### WHAT IS REQUIRED
Verbatim copy, images excluded: write out each record shown below.

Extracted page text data
★ ★ ★ ★

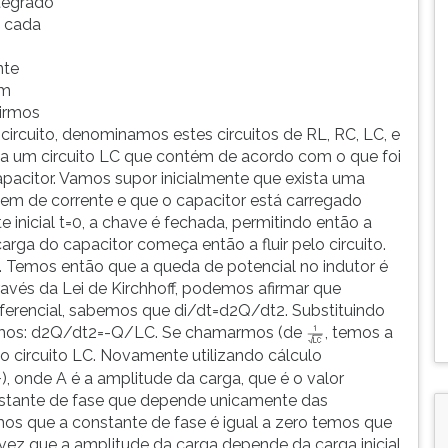
tegrado
e cada
nte
um
nirmos
circuito, denominamos estes circuitos de RL, RC, LC, e
 um circuito LC que contém de acordo com o que foi
acitor. Vamos supor inicialmente que exista uma
gem de corrente e que o capacitor está carregado
inicial t=0, a chave é fechada, permitindo então a
arga do capacitor começa então a fluir pelo circuito.
. Temos então que a queda de potencial no indutor é
través da Lei de Kirchhoff, podemos afirmar que
iferencial, sabemos que di/dt=d2Q/dt2. Substituindo
 temos: d2Q/dt2=-Q/LC. Se chamarmos (de
, temos a
 circuito LC. Novamente utilizando cálculo
, onde A é a amplitude da carga, que é o valor
nstante de fase que depende unicamente das
mos que a constante de fase é igual a zero temos que
 vez que a amplitude da carga depende da carga inicial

★ ★ ★ ★

### SOLUTION TO THIS EXERCISE
tegrado
e cada
nte
um
nirmos
circuito, denominamos estes circuitos de RL, RC, LC, e
 um circuito LC que contém de acordo com o que foi
acitor. Vamos supor inicialmente que exista uma
gem de corrente e que o capacitor está carregado
inicial t=0, a chave é fechada, permitindo então a
arga do capacitor começa então a fluir pelo circuito.
. Temos então que a queda de potencial no indutor é
través da Lei de Kirchhoff, podemos afirmar que
iferencial, sabemos que di/dt=d2Q/dt2. Substituindo
 temos: d2Q/dt2=-Q/LC. Se chamarmos (de
, temos a
 circuito LC. Novamente utilizando cálculo
, onde A é a amplitude da carga, que é o valor
nstante de fase que depende unicamente das
mos que a constante de fase é igual a zero temos que
 vez que a amplitude da carga depende da carga inicial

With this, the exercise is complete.